What you should do: Reproduce the records below exactly, but leave their pictures out of the copy.

Provided entries:
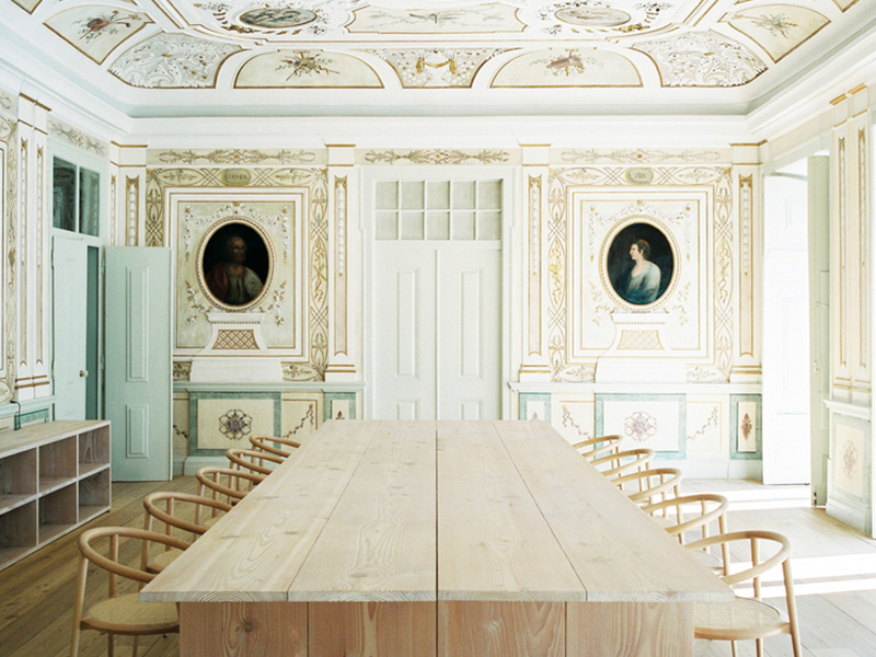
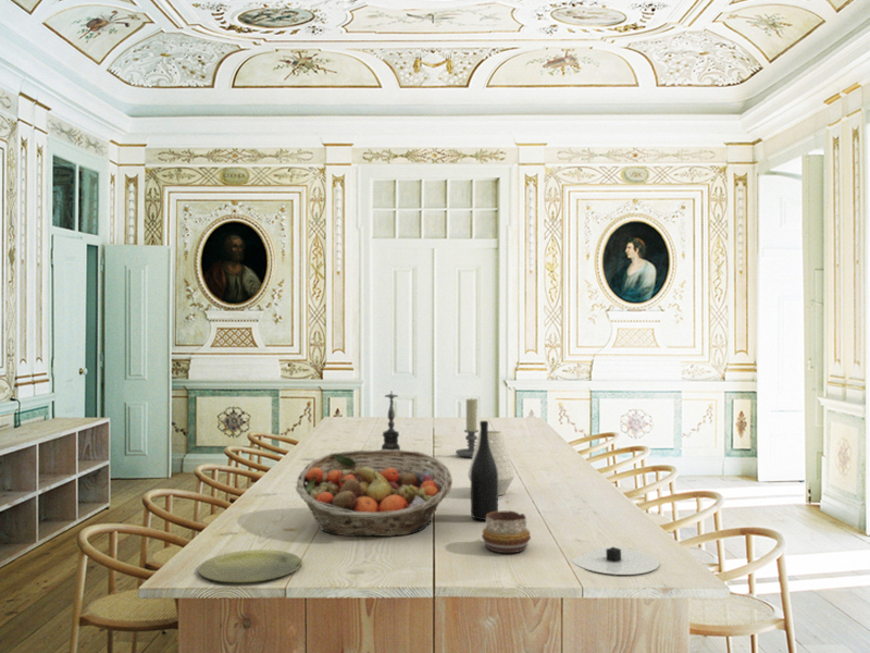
+ wine bottle [470,420,499,521]
+ vase [467,430,515,497]
+ plate [197,549,302,583]
+ fruit basket [295,448,453,538]
+ candle holder [455,397,480,459]
+ candle holder [377,392,401,461]
+ decorative bowl [481,510,532,554]
+ plate [570,545,660,576]
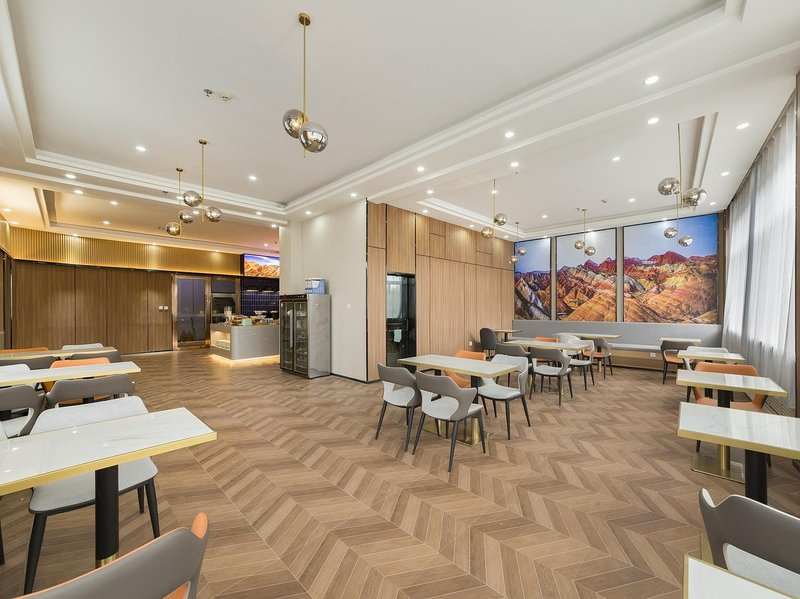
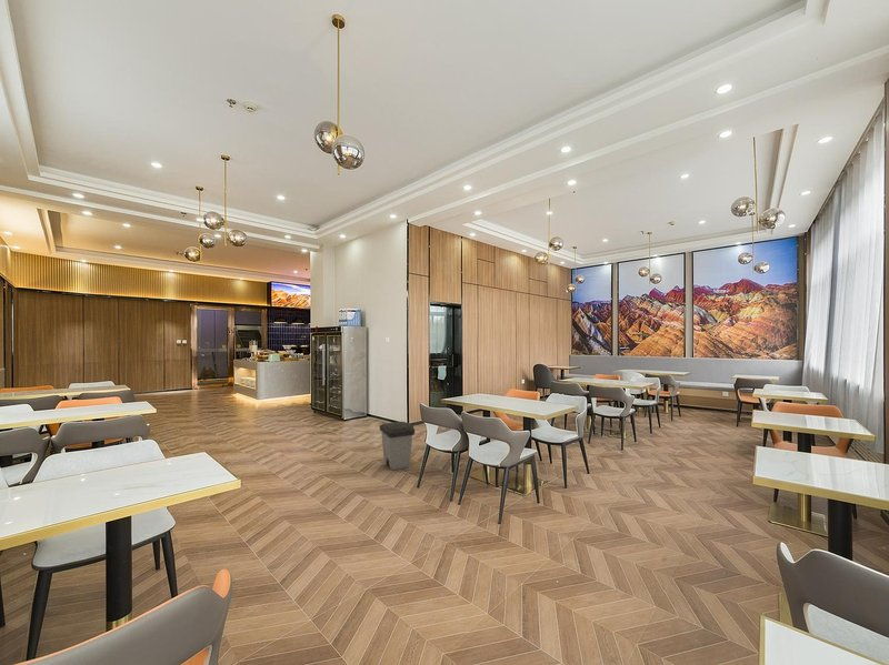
+ trash can [378,421,416,471]
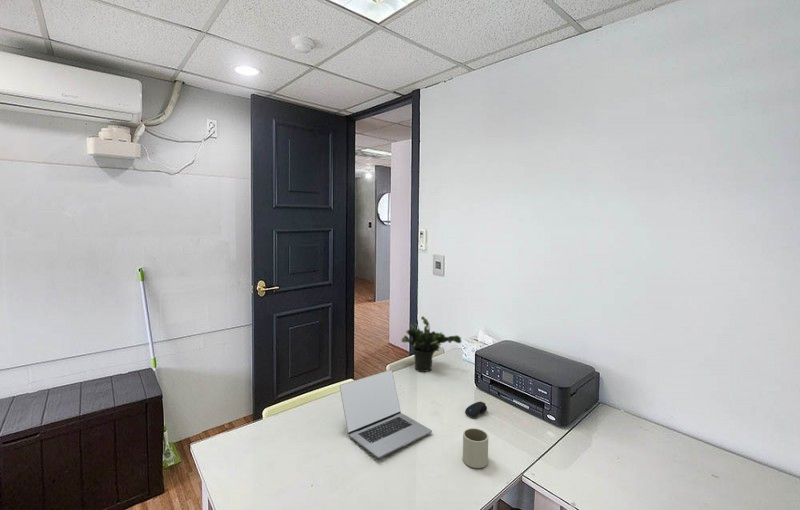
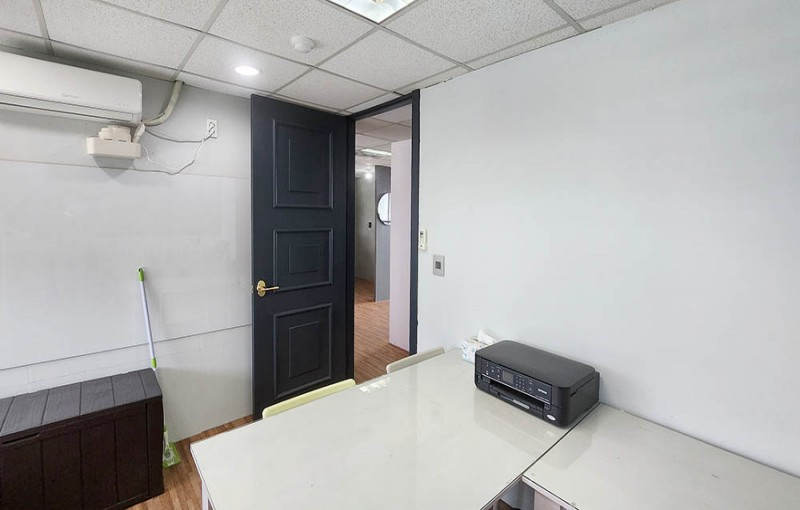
- laptop [339,369,433,460]
- mug [462,427,489,469]
- computer mouse [464,401,488,419]
- potted plant [400,315,462,373]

Exercise solution:
+ wine bottle [470,420,499,521]
+ vase [467,430,515,497]
+ plate [197,549,302,583]
+ fruit basket [295,448,453,538]
+ candle holder [455,397,480,459]
+ candle holder [377,392,401,461]
+ decorative bowl [481,510,532,554]
+ plate [570,545,660,576]
+ trash can [378,421,416,471]
- laptop [339,369,433,460]
- mug [462,427,489,469]
- computer mouse [464,401,488,419]
- potted plant [400,315,462,373]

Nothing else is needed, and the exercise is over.